Restate word for word all of the lines below, with each image left out.

STUDY MATERIAL:
- Opening Delimiter -

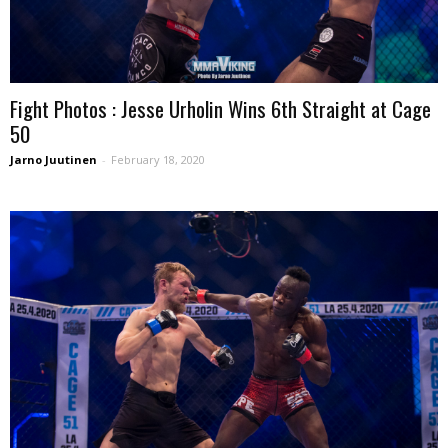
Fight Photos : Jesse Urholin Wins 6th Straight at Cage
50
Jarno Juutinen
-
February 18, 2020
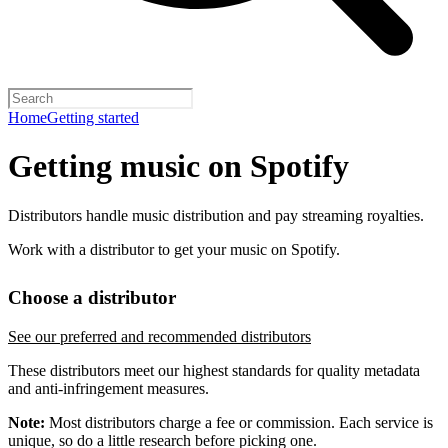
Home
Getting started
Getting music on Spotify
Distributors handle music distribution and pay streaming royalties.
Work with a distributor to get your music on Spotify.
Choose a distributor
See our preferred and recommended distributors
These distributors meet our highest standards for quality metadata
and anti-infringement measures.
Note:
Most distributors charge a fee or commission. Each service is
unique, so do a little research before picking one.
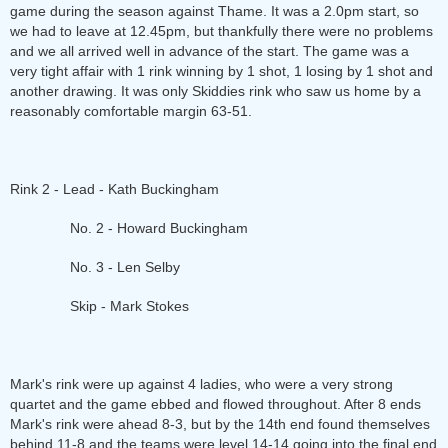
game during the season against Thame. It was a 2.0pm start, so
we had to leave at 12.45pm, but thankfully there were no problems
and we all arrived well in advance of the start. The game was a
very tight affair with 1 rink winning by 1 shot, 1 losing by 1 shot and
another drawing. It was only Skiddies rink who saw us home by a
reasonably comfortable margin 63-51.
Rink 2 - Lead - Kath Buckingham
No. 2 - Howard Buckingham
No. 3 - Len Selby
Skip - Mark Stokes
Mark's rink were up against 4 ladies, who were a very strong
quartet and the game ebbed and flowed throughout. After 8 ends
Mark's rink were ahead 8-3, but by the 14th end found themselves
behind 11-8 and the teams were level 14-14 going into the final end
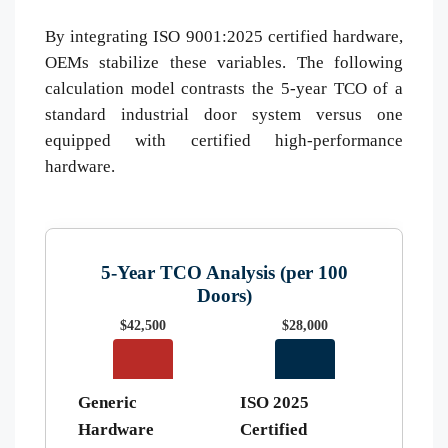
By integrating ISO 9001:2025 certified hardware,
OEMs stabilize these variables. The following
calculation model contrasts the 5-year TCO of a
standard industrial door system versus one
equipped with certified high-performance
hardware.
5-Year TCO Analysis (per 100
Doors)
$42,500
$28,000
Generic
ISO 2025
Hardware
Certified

- Closing Delimiter -

RESPONSE AREA:
Fight Photos : Jesse Urholin Wins 6th Straight at Cage
50
Jarno Juutinen
-
February 18, 2020
Home
Getting started
Getting music on Spotify
Distributors handle music distribution and pay streaming royalties.
Work with a distributor to get your music on Spotify.
Choose a distributor
See our preferred and recommended distributors
These distributors meet our highest standards for quality metadata
and anti-infringement measures.
Note:
Most distributors charge a fee or commission. Each service is
unique, so do a little research before picking one.
game during the season against Thame. It was a 2.0pm start, so
we had to leave at 12.45pm, but thankfully there were no problems
and we all arrived well in advance of the start. The game was a
very tight affair with 1 rink winning by 1 shot, 1 losing by 1 shot and
another drawing. It was only Skiddies rink who saw us home by a
reasonably comfortable margin 63-51.
Rink 2 - Lead - Kath Buckingham
No. 2 - Howard Buckingham
No. 3 - Len Selby
Skip - Mark Stokes
Mark's rink were up against 4 ladies, who were a very strong
quartet and the game ebbed and flowed throughout. After 8 ends
Mark's rink were ahead 8-3, but by the 14th end found themselves
behind 11-8 and the teams were level 14-14 going into the final end
By integrating ISO 9001:2025 certified hardware,
OEMs stabilize these variables. The following
calculation model contrasts the 5-year TCO of a
standard industrial door system versus one
equipped with certified high-performance
hardware.
5-Year TCO Analysis (per 100
Doors)
$42,500
$28,000
Generic
ISO 2025
Hardware
Certified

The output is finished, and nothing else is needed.